» **Working data**:
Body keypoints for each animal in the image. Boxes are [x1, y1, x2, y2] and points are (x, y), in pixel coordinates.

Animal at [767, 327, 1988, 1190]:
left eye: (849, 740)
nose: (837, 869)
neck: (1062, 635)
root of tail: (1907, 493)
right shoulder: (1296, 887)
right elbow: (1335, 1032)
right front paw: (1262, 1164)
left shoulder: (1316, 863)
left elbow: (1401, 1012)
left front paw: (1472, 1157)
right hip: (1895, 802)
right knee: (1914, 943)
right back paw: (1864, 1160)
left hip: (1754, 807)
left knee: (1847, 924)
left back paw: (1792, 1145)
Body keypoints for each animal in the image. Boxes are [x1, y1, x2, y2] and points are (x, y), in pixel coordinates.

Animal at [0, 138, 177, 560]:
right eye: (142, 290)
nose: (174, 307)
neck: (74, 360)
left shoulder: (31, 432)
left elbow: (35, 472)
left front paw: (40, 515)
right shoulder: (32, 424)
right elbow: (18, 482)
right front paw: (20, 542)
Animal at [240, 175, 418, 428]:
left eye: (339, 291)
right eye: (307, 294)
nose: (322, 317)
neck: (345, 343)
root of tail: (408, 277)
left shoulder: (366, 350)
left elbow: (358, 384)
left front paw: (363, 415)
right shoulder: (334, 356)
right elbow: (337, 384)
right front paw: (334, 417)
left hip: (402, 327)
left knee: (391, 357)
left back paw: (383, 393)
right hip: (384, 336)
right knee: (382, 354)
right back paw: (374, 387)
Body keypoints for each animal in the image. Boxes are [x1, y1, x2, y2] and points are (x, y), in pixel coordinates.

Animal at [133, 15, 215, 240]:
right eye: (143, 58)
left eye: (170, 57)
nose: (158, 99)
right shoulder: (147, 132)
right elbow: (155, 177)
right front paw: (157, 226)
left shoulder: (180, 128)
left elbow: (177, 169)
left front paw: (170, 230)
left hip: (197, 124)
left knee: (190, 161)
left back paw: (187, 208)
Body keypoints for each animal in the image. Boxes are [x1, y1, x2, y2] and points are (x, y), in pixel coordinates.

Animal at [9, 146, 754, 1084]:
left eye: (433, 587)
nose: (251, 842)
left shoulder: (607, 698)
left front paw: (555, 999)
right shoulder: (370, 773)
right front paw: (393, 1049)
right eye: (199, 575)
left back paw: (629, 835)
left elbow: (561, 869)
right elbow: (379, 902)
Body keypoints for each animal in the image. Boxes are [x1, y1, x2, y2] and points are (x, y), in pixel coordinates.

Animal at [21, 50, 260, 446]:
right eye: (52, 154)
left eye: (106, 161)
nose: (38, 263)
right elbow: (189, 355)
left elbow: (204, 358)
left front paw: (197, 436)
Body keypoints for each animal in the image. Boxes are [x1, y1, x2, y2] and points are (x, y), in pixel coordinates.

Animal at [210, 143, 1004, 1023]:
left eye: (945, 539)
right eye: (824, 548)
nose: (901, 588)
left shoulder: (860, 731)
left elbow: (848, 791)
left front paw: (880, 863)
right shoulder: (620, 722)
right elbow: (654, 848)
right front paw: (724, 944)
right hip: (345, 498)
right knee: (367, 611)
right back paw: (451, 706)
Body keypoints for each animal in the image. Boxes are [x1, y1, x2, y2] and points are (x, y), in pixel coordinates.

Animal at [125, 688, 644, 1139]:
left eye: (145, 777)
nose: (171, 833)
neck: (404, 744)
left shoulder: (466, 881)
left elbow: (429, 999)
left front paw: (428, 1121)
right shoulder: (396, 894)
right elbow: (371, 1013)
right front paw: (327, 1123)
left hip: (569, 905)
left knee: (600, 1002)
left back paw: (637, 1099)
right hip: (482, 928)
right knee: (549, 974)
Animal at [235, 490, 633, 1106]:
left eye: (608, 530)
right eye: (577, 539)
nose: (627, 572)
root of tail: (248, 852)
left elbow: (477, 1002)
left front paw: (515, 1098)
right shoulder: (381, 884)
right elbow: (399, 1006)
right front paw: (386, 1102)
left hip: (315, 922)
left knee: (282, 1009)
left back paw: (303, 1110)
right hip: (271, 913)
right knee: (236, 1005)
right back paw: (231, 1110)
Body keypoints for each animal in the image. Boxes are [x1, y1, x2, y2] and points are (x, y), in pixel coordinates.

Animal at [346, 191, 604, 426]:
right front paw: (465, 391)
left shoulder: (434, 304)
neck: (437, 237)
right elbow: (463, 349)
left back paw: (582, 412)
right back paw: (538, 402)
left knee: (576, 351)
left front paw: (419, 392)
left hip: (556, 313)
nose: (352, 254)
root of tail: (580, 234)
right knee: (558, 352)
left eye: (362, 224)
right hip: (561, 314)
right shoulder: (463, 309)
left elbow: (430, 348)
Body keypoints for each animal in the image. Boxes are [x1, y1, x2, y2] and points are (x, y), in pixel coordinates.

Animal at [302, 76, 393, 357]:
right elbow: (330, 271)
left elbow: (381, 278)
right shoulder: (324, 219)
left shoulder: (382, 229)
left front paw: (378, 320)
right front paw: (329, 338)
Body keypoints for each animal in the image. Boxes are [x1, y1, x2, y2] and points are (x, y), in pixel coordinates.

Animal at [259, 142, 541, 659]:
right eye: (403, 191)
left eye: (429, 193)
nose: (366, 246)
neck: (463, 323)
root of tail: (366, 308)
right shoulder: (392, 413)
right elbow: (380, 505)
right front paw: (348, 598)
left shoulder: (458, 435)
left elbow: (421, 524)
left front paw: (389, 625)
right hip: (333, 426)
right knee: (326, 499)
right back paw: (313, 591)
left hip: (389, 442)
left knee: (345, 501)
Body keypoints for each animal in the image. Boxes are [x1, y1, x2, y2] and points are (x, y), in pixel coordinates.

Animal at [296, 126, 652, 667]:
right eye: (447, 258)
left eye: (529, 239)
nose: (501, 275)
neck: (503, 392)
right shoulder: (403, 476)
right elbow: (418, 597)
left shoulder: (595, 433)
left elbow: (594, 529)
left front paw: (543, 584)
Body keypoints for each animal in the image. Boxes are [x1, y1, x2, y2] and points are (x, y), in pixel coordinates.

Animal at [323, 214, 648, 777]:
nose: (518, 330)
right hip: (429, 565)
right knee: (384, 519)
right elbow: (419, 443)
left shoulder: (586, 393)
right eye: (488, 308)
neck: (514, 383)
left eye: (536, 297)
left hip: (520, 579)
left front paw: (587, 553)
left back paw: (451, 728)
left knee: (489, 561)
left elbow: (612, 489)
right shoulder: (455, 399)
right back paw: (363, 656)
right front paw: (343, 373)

» **Exercise instructions**: Your answer should consist only of the lines above between the line holding "left eye: (339, 291)" and the line holding "left shoulder: (607, 698)", inclusive, each transcribed exactly.

» **Solution for this problem**:
left eye: (339, 291)
right eye: (307, 294)
nose: (322, 317)
neck: (345, 343)
root of tail: (408, 277)
left shoulder: (366, 350)
left elbow: (358, 384)
left front paw: (363, 415)
right shoulder: (334, 356)
right elbow: (337, 384)
right front paw: (334, 417)
left hip: (402, 327)
left knee: (391, 357)
left back paw: (383, 393)
right hip: (384, 336)
right knee: (382, 354)
right back paw: (374, 387)
Body keypoints for each animal in the image. Boxes are [x1, y1, x2, y2] and points are (x, y), in pixel coordinates.

Animal at [133, 15, 215, 240]:
right eye: (143, 58)
left eye: (170, 57)
nose: (158, 99)
right shoulder: (147, 132)
right elbow: (155, 177)
right front paw: (157, 226)
left shoulder: (180, 128)
left elbow: (177, 169)
left front paw: (170, 230)
left hip: (197, 124)
left knee: (190, 161)
left back paw: (187, 208)
Body keypoints for each animal in the image. Boxes are [x1, y1, x2, y2] and points are (x, y), in pixel coordinates.

Animal at [9, 146, 754, 1084]:
left eye: (433, 587)
nose: (251, 842)
left shoulder: (607, 698)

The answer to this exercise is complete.